The key to the success of any hotel lies in its staff. Luxury is worthless unless you have the people to deliver it.

Kempinski, like every other hotel company today, needs to work harder to retain its staff. “We have an entrepreneurial, individualistic atmosphere,” says Wittwer.

“In some companies it’s like being in the army – everything is regulated – but usually people associated with individualism can’t stand corporate standardisation.”

Kempinski has attracted many suitors. “If you are incomparable, you can basically say: “This is my price, have a good day,” Wittwer reveals.

He says the company receives “two offers a week”. Will he sell?

“Our shareholders do not feel that now is the time.”

A strategy of select growth, backed by solid Middle Eastern capital, future Chinese investment and expansion into Africa, not to mention a luxury Beijing-Tibet train, suits Wittwer perfectly. When it was founded in 1897 in Berlin, Hotelbetriebs Aktiengesellschaft, as the company was then called, had no precedent.

It was the first hotel management company in the world. More than a century later, Kempinski is still setting firsts.

“We are continually trying to reinvent ourselves,” he says. “We are number one in the market. The danger is that you can stand still and a close contender will make ground, so it is a permanent quest to make it to the next level.”

And Wittwer has another lesson to impart: never let past glories overshadow the present. “We have just got Landor to completely redesign our brand architecture,” he says.

“They tell us ‘You have history but you need to make stories out of it, because history in itself doesn’t help you.’ We are now taking advantage of our inheritance.”

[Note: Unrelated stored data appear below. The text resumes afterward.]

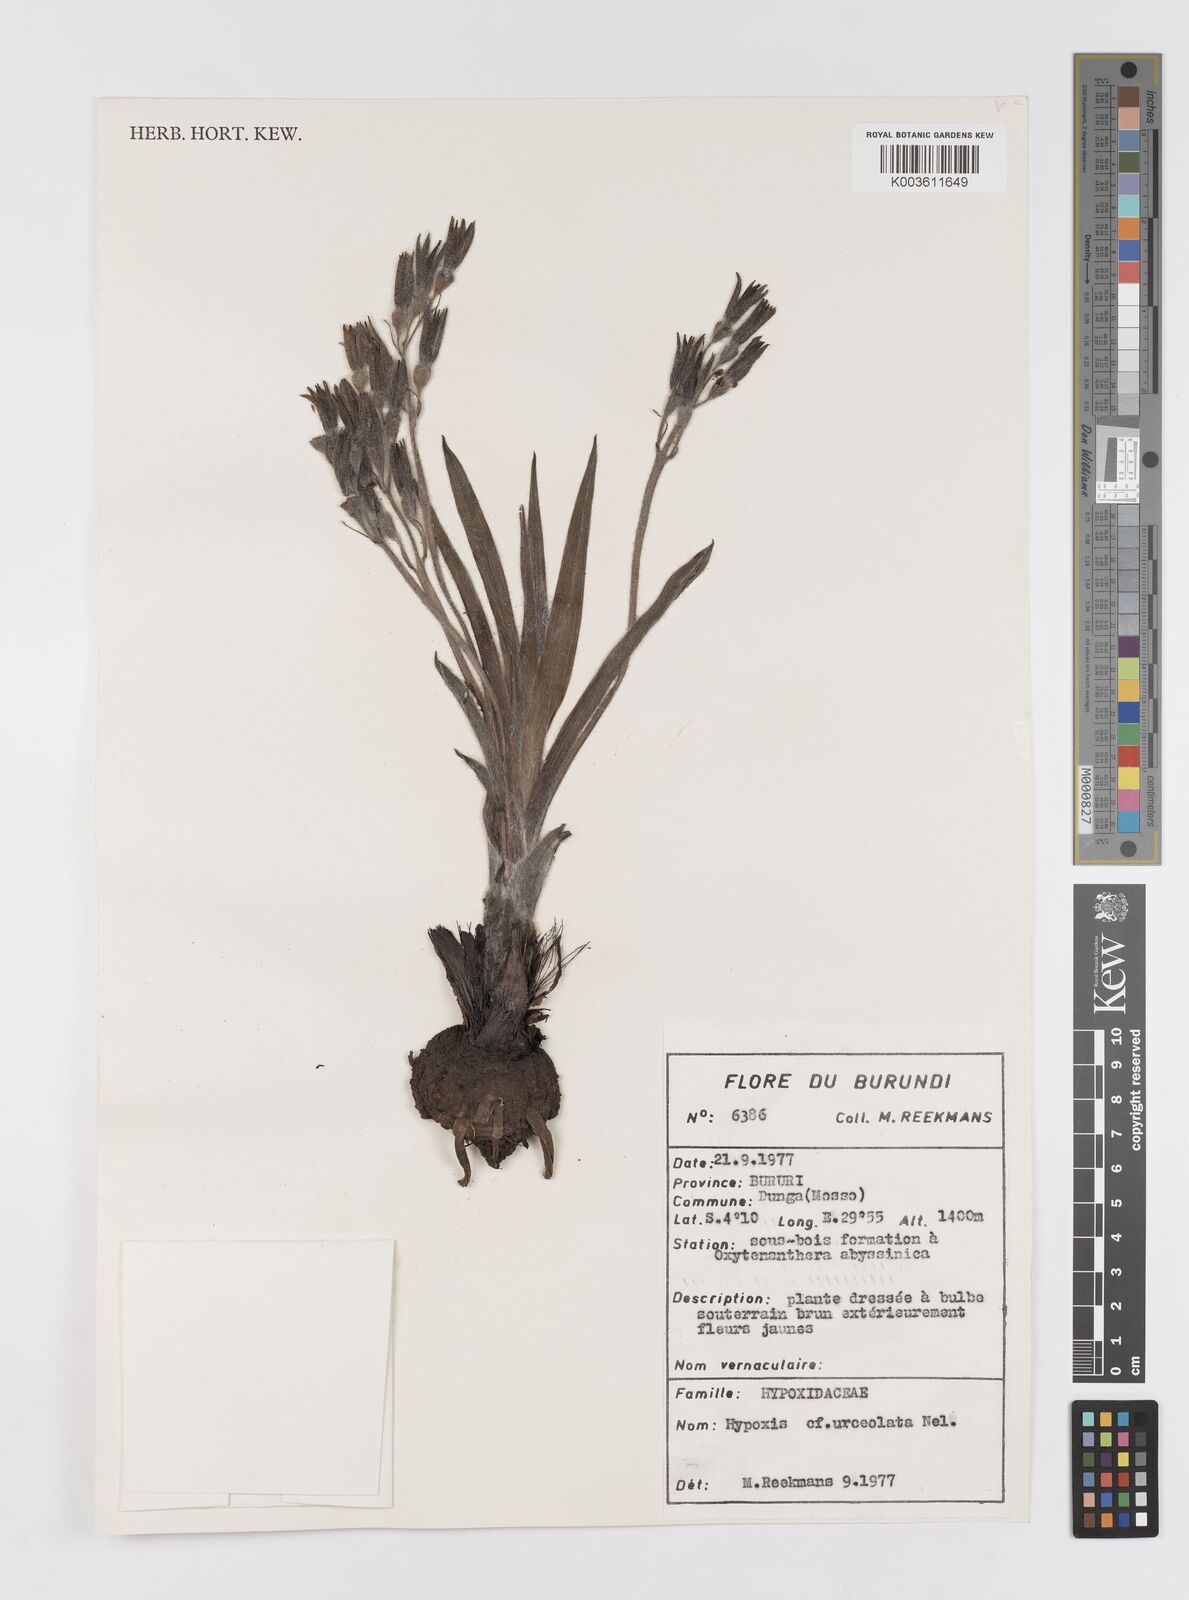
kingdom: Plantae
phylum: Tracheophyta
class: Liliopsida
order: Asparagales
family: Hypoxidaceae
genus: Hypoxis
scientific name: Hypoxis urceolata
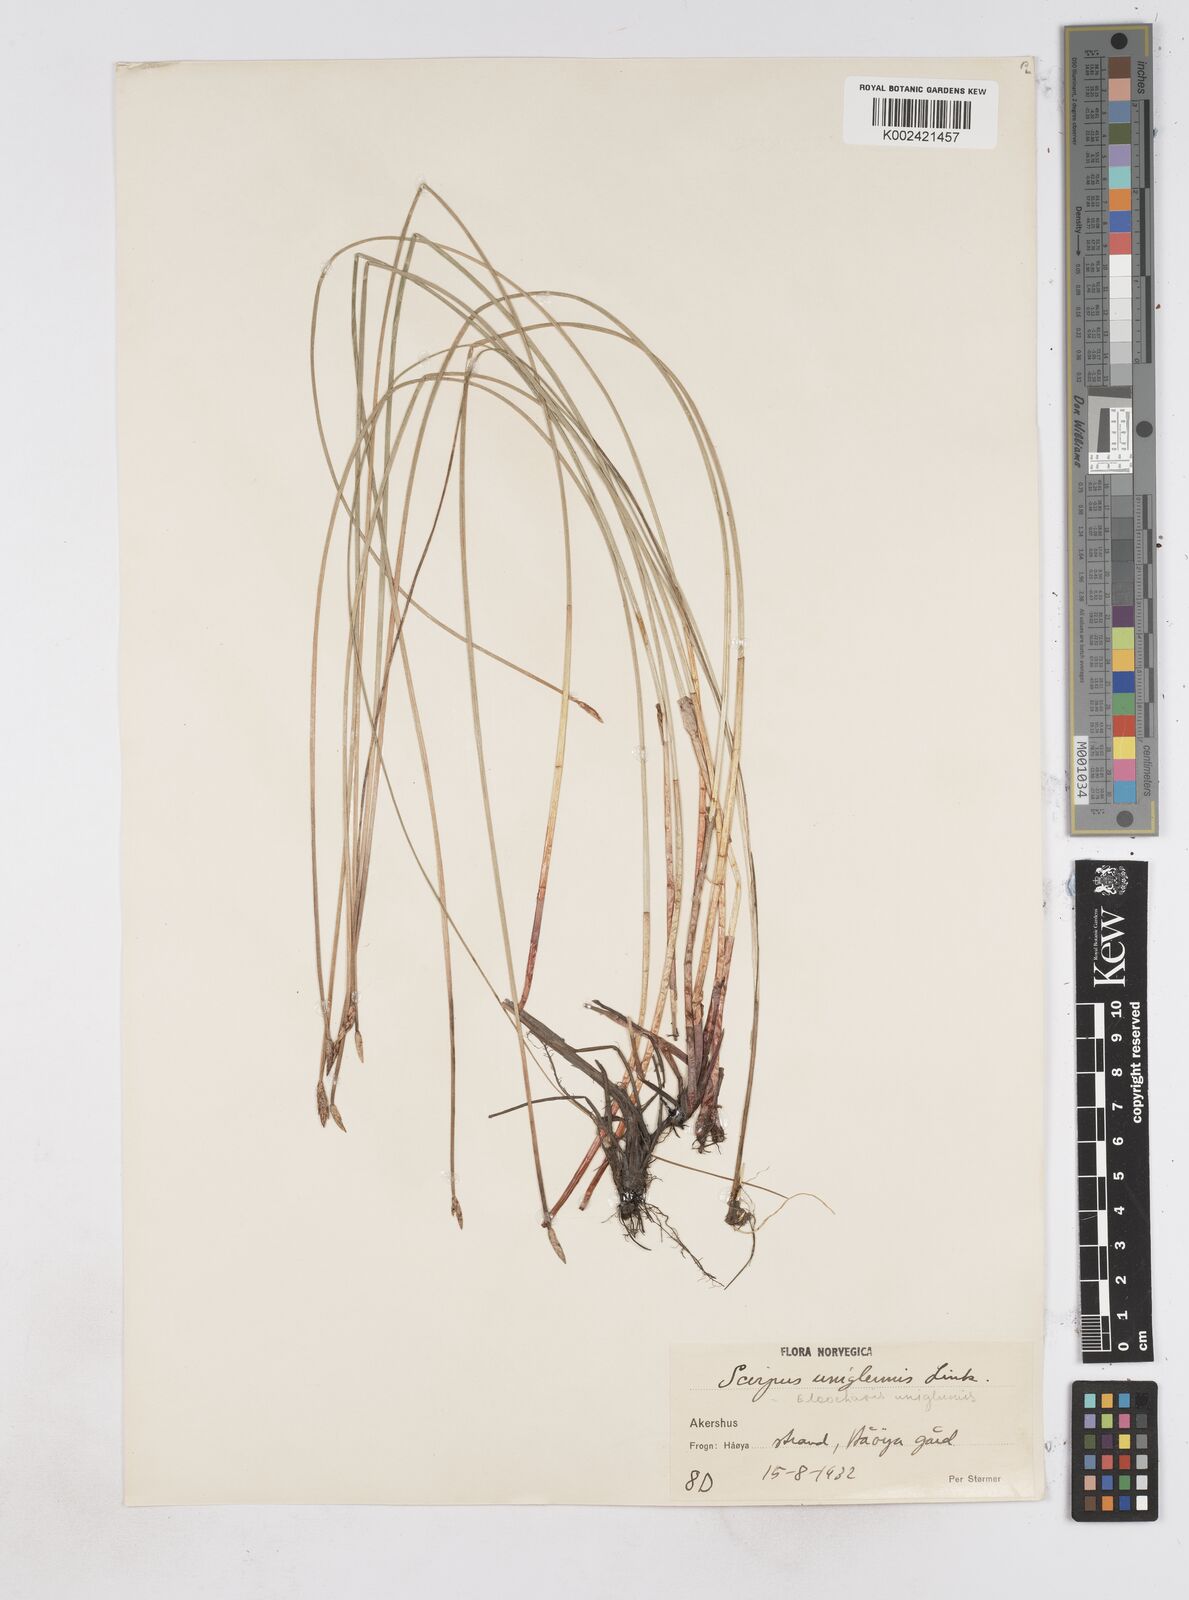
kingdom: Plantae
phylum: Tracheophyta
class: Liliopsida
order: Poales
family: Cyperaceae
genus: Eleocharis
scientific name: Eleocharis uniglumis
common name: Slender spike-rush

The recipient of many honours over his career, including the Grande Medaille de Vermeille de la Ville de Paris and the Chevalier du Mérite Agricole, Wittwer says accolades should go to those he represents; his staff. What about to him?

“Nothing,” he responds. “I have one photo in my office of me meeting an African President, and nobody knows who he is anyway.”

The Kempinski CEO intends to head the company for the foreseeable future and offers one final lesson. “I always said that if I had a consecutive week of sleepless nights because of my work, then I should retire, but so far I haven’t had to.”

With Kempinski’s sights spanning African lodges to luxury trains to Tibet, one can imagine that Wittwer will be sleeping like a baby for many years to come.